- There are people who live tweet their medication usage to bring awareness to their conditions.
- There are people who write insightful posts about what it's like to be harassed for using their handicapped placard, even though they don't have a wheelchair. Actually, the list of how blogs can be used to raise awareness is astounding.
- Facebook/Twitter campaigns can be used to raise funds and awareness.

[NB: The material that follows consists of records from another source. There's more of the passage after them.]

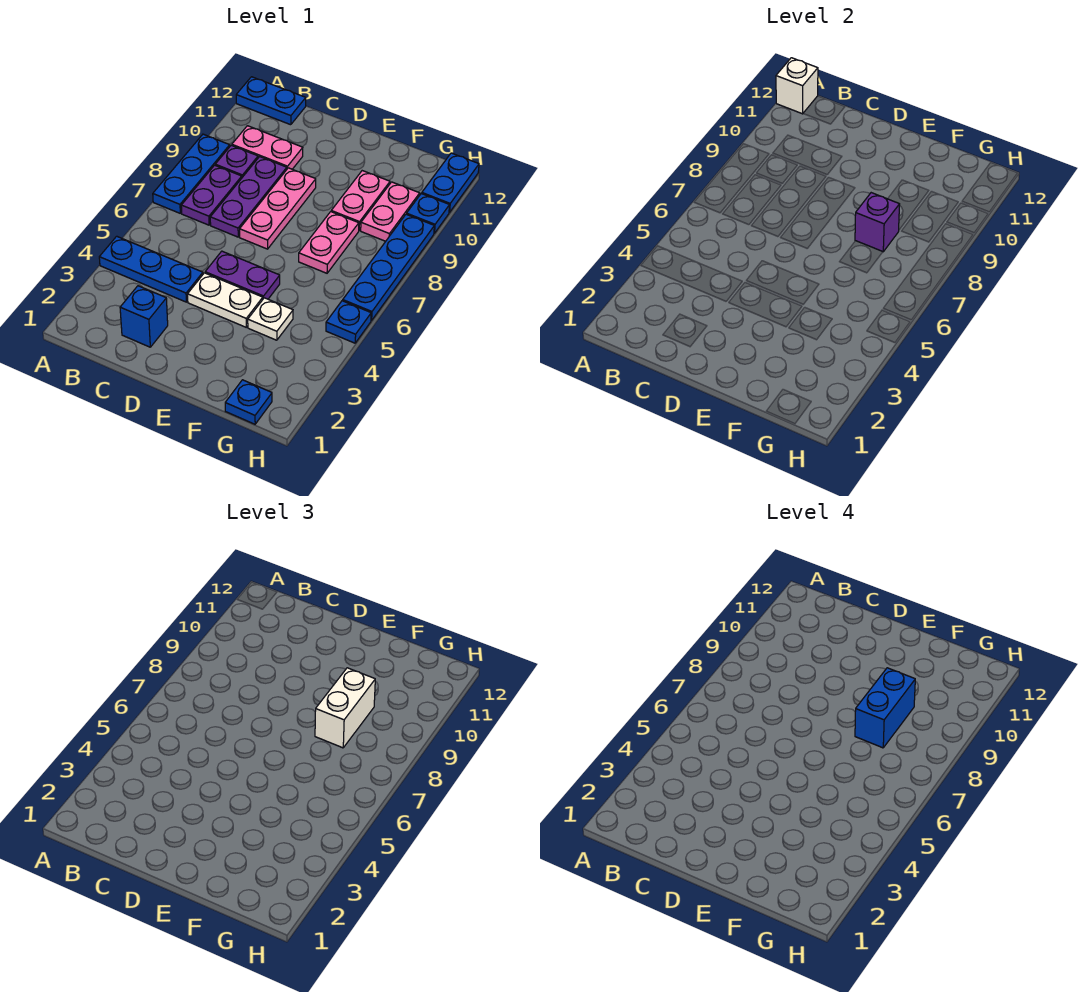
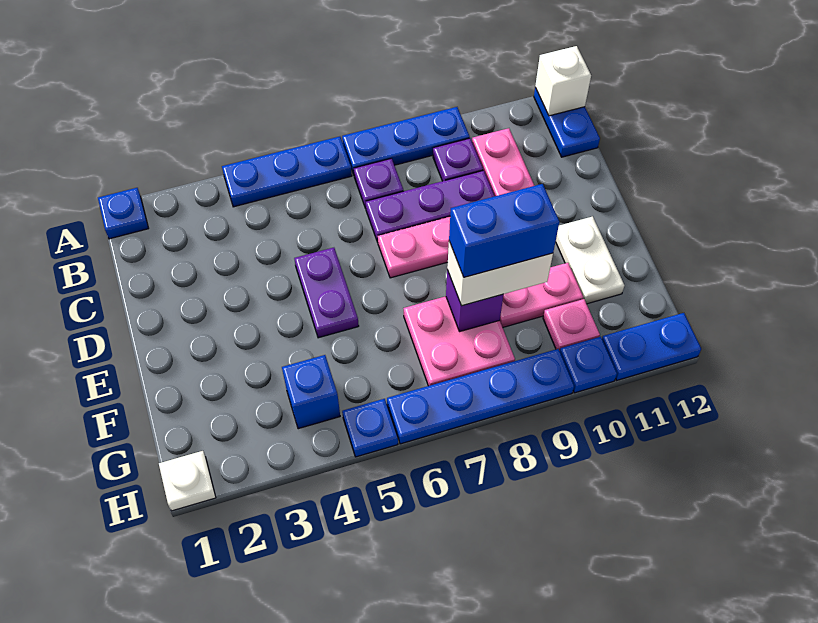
blue 1x3 plate [99,236,203,302] -> blue 1x3 plate turned to [222,137,352,207]
purple 1x2 plate [181,165,242,225] -> purple 1x1 plate [354,158,403,208]
blue 1x1 brick [120,286,168,347] -> blue 1x1 brick moved to [282,355,340,429]
white 1x2 plate [188,273,263,327] -> white 1x2 plate moved to [556,216,624,304]
white 1x1 plate [248,298,293,340] -> white 1x1 plate moved to [159,451,216,511]
pink 1x2 plate [299,212,359,273] -> pink 2x2 plate [404,296,515,386]
blue 1x1 plate [225,380,272,424] -> blue 1x1 plate moved to [98,188,149,239]
pink 1x2 plate [361,182,420,241] -> pink 1x1 plate [543,299,600,351]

- There are people who join private Facebook groups to find support, understanding, and answers to their questions.
- No matter if it is Twitter, the comment section of a blog, Instagram, Facebook, email, or something else that I'm leaving out, there are ways to connect with other patients.
- When someone is isolated, it can feel like the only way to stay connected to the world is through social media.
- I will admit, being tethered to phones, tablets, and laptops is exhausting.
- Social media friends are great, yet, they are not substitutes for real friends. The level of comfort you feel from behind the screen can keep you isolated, if you mentally struggle with getting out and making friends.
- Envy. It's easy to see pictures everywhere of the fabulous lives of non-ill people. Envy can eat you up.
- Seeing peers living the life you thought you would have before chronic illness hit can hurt. Even if you're normally fine, everyone has a bad day.
- Not everything requires an immediate response. Take time for yourself.
- Categorize/Organize your email for newsletters to read later, emails to respond to when you are well, and delete what is not relevant.
- We all can agree that people only post what they want people to see. They aren't posting pictures of themselves crying and sad, just like you don't either. >>>However, if that is still hard to remember, it's easy to create a Facebook page that you use only for joining private support groups and liking/following advocacy groups that inspire you. >>>Also, there is a new app for your phone that allows you to JUST go to your Facebook groups. I you turn the notifications on or off.
- Clear out your blog feed. If looking at fabulous fashion blogs makes you long for the days that you used to wear high heels and blazers to your corporate job, and then go out for drinks (day to night outfits, anyone?) take them out of your feed. Only scroll through blogs that inspire you to live a more fulfilling life. If someone writes consistently depressing content, take that out, too. Just read blogs that make you feel good about yourself.
- Instagram: You can delete it. However, I love it. It's one of my favorites! I have a personal account where I follow my real life friends (or I should say people that were my friends at one point in my life), but I don't even log in anymore. I have a blog account where I only follow people who inspire me. I don't follow fashion bloggers. I follow the bloggers that I read. I follow fellow chronically ill people who post funny pictures poking fun at themselves or who are raising awareness for their condition. I find that they are like-minded and inspiring.
- Twitter: If you scroll through your feed and someone is non-stop tweeting about their vacations or anything that you don't like, you don't have to follow them. You can also mute them, if you don't want to unfollow for some reason.